#### EXERCISE DIRECTIONS:
All of the entries are to be written out again verbatim.

#### LISTED ENTRIES:
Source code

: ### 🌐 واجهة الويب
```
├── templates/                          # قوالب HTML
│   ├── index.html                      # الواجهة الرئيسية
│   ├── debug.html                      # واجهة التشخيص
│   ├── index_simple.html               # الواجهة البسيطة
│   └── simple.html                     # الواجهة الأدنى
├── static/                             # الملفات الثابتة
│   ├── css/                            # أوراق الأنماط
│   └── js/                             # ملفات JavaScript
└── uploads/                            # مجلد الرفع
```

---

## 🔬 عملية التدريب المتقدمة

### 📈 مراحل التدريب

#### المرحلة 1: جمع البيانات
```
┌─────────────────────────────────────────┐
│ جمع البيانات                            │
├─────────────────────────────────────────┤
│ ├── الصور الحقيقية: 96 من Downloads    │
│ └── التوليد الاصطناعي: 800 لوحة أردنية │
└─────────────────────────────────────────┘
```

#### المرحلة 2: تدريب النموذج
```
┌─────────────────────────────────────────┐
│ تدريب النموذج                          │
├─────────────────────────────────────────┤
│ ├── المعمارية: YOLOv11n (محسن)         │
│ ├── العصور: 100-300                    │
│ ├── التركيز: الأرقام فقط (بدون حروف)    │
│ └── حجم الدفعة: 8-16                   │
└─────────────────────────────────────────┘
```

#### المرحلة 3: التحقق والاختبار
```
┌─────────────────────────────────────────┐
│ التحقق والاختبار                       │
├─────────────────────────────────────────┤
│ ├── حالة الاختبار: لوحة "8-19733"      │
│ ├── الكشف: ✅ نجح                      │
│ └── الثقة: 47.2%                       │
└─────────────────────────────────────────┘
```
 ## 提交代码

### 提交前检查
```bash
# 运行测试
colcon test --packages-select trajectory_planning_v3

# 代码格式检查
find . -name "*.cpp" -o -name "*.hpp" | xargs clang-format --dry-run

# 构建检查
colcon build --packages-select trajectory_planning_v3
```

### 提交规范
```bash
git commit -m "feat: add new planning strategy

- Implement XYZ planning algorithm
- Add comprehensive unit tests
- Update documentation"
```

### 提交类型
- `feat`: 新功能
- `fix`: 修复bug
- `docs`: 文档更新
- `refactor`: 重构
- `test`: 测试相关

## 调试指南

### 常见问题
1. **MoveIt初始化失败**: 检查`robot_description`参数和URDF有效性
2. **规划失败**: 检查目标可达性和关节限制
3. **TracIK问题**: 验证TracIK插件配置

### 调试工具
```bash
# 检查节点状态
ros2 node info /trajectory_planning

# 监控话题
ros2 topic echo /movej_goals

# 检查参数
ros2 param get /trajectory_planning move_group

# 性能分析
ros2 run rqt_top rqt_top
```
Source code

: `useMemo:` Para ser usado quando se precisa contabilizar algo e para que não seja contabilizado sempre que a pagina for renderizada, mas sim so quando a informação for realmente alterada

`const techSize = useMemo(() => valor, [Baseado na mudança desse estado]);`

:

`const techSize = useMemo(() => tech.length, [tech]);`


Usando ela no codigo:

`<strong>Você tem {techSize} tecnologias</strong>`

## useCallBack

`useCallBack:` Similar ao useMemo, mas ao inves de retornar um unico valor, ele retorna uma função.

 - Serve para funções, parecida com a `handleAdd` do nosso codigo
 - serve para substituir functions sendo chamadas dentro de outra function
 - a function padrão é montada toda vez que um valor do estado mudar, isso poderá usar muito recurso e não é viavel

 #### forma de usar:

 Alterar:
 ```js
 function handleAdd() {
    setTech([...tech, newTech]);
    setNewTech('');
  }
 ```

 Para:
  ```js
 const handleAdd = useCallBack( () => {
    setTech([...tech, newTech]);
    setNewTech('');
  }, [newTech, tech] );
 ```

#### ANSWER TO THIS PROBLEM:
Source code

: ### 🌐 واجهة الويب
```
├── templates/                          # قوالب HTML
│   ├── index.html                      # الواجهة الرئيسية
│   ├── debug.html                      # واجهة التشخيص
│   ├── index_simple.html               # الواجهة البسيطة
│   └── simple.html                     # الواجهة الأدنى
├── static/                             # الملفات الثابتة
│   ├── css/                            # أوراق الأنماط
│   └── js/                             # ملفات JavaScript
└── uploads/                            # مجلد الرفع
```

---

## 🔬 عملية التدريب المتقدمة

### 📈 مراحل التدريب

#### المرحلة 1: جمع البيانات
```
┌─────────────────────────────────────────┐
│ جمع البيانات                            │
├─────────────────────────────────────────┤
│ ├── الصور الحقيقية: 96 من Downloads    │
│ └── التوليد الاصطناعي: 800 لوحة أردنية │
└─────────────────────────────────────────┘
```

#### المرحلة 2: تدريب النموذج
```
┌─────────────────────────────────────────┐
│ تدريب النموذج                          │
├─────────────────────────────────────────┤
│ ├── المعمارية: YOLOv11n (محسن)         │
│ ├── العصور: 100-300                    │
│ ├── التركيز: الأرقام فقط (بدون حروف)    │
│ └── حجم الدفعة: 8-16                   │
└─────────────────────────────────────────┘
```

#### المرحلة 3: التحقق والاختبار
```
┌─────────────────────────────────────────┐
│ التحقق والاختبار                       │
├─────────────────────────────────────────┤
│ ├── حالة الاختبار: لوحة "8-19733"      │
│ ├── الكشف: ✅ نجح                      │
│ └── الثقة: 47.2%                       │
└─────────────────────────────────────────┘
```
 ## 提交代码

### 提交前检查
```bash
# 运行测试
colcon test --packages-select trajectory_planning_v3

# 代码格式检查
find . -name "*.cpp" -o -name "*.hpp" | xargs clang-format --dry-run

# 构建检查
colcon build --packages-select trajectory_planning_v3
```

### 提交规范
```bash
git commit -m "feat: add new planning strategy

- Implement XYZ planning algorithm
- Add comprehensive unit tests
- Update documentation"
```

### 提交类型
- `feat`: 新功能
- `fix`: 修复bug
- `docs`: 文档更新
- `refactor`: 重构
- `test`: 测试相关

## 调试指南

### 常见问题
1. **MoveIt初始化失败**: 检查`robot_description`参数和URDF有效性
2. **规划失败**: 检查目标可达性和关节限制
3. **TracIK问题**: 验证TracIK插件配置

### 调试工具
```bash
# 检查节点状态
ros2 node info /trajectory_planning

# 监控话题
ros2 topic echo /movej_goals

# 检查参数
ros2 param get /trajectory_planning move_group

# 性能分析
ros2 run rqt_top rqt_top
```
Source code

: `useMemo:` Para ser usado quando se precisa contabilizar algo e para que não seja contabilizado sempre que a pagina for renderizada, mas sim so quando a informação for realmente alterada

`const techSize = useMemo(() => valor, [Baseado na mudança desse estado]);`

:

`const techSize = useMemo(() => tech.length, [tech]);`


Usando ela no codigo:

`<strong>Você tem {techSize} tecnologias</strong>`

## useCallBack

`useCallBack:` Similar ao useMemo, mas ao inves de retornar um unico valor, ele retorna uma função.

 - Serve para funções, parecida com a `handleAdd` do nosso codigo
 - serve para substituir functions sendo chamadas dentro de outra function
 - a function padrão é montada toda vez que um valor do estado mudar, isso poderá usar muito recurso e não é viavel

 #### forma de usar:

 Alterar:
 ```js
 function handleAdd() {
    setTech([...tech, newTech]);
    setNewTech('');
  }
 ```

 Para:
  ```js
 const handleAdd = useCallBack( () => {
    setTech([...tech, newTech]);
    setNewTech('');
  }, [newTech, tech] );
 ```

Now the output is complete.